▶ [TEXT PASSAGE]
March 17, 2017

SABRA LANE: The Federal Opposition has organised a national jobs and skills summit in Canberra today, to consider new ways to create more jobs and adequately prepare people for work.

To discuss it I was joined a short time ago by Brendan O'Connor, the shadow minister for employment and workplace relations.

Mr O'Connor, welcome to AM.


LANE: What will you have to show at the end of today's summit?

O'CONNOR: Well, let's see what happens. Firstly, we know that vocational training is an area which really is in decline.

We've been failing, I think, not only our young people - and we just heard reports about the increasing problems of young people getting access to skills and training - but we're also failing our economy and businesses, because we're not sufficiently investing in the areas of growing demand in the labour market.

And we're really making it hard for young people. I mean, we've seen 130,000 fewer apprenticeships since this Government federally was elected. And we need to do better.

So the reason we've held this summit is to call together employers, industry, experts, unions to talk about the way forward and we want to come out of today with a blueprint to improve that.

▶ [WORK TASK A] Translate this sentence from the interview transcript into Spanish: "Firstly, we know that vocational training is an area which really is in decline."
▶ [WORK TASK B] Quote the interview transcript, starting with "To discuss it" and going on through "welcome to AM.".

▶ [GIVEN ENTRIES]
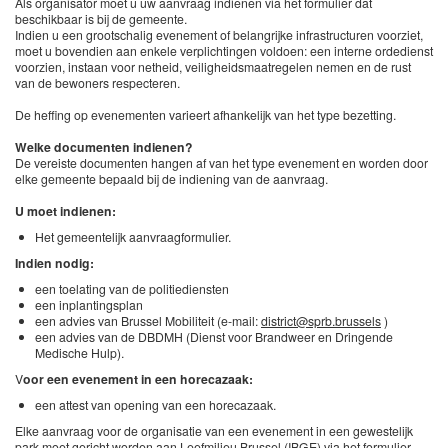
Als organisator moet u uw aanvraag indienen via het formulier dat
beschikbaar is bij de gemeente.
Indien u een grootschalig evenement of belangrijke infrastructuren voorziet,
moet u bovendien aan enkele verplichtingen voldoen: een interne ordedienst
voorzien, instaan voor netheid, veiligheidsmaatregelen nemen en de rust
van de bewoners respecteren.
De heffing op evenementen varieert afhankelijk van het type bezetting.
Welke documenten indienen?
De vereiste documenten hangen af van het type evenement en worden door
elke gemeente bepaald bij de indiening van de aanvraag.
U moet indienen:
Het gemeentelijk aanvraagformulier.
Indien nodig:
een toelating van de politiediensten
een inplantingsplan
een advies van Brussel Mobiliteit (e-mail:
district@sprb.brussels
)
een advies van de DBDMH (Dienst voor Brandweer en Dringende
Medische Hulp).
V
oor een evenement in een horecazaak:
een attest van opening van een horecazaak.
Elke aanvraag voor de organisatie van een evenement in een gewestelijk
park moet gericht worden aan Leefmilieu Brussel (IBGE) via het formulier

▶ [EXERCISE OUTPUT A] En primer lugar, sabemos que la formación profesional es un área que realmente está en declive.

▶ [EXERCISE OUTPUT B]
To discuss it I was joined a short time ago by Brendan O'Connor, the shadow minister for employment and workplace relations.

Mr O'Connor, welcome to AM.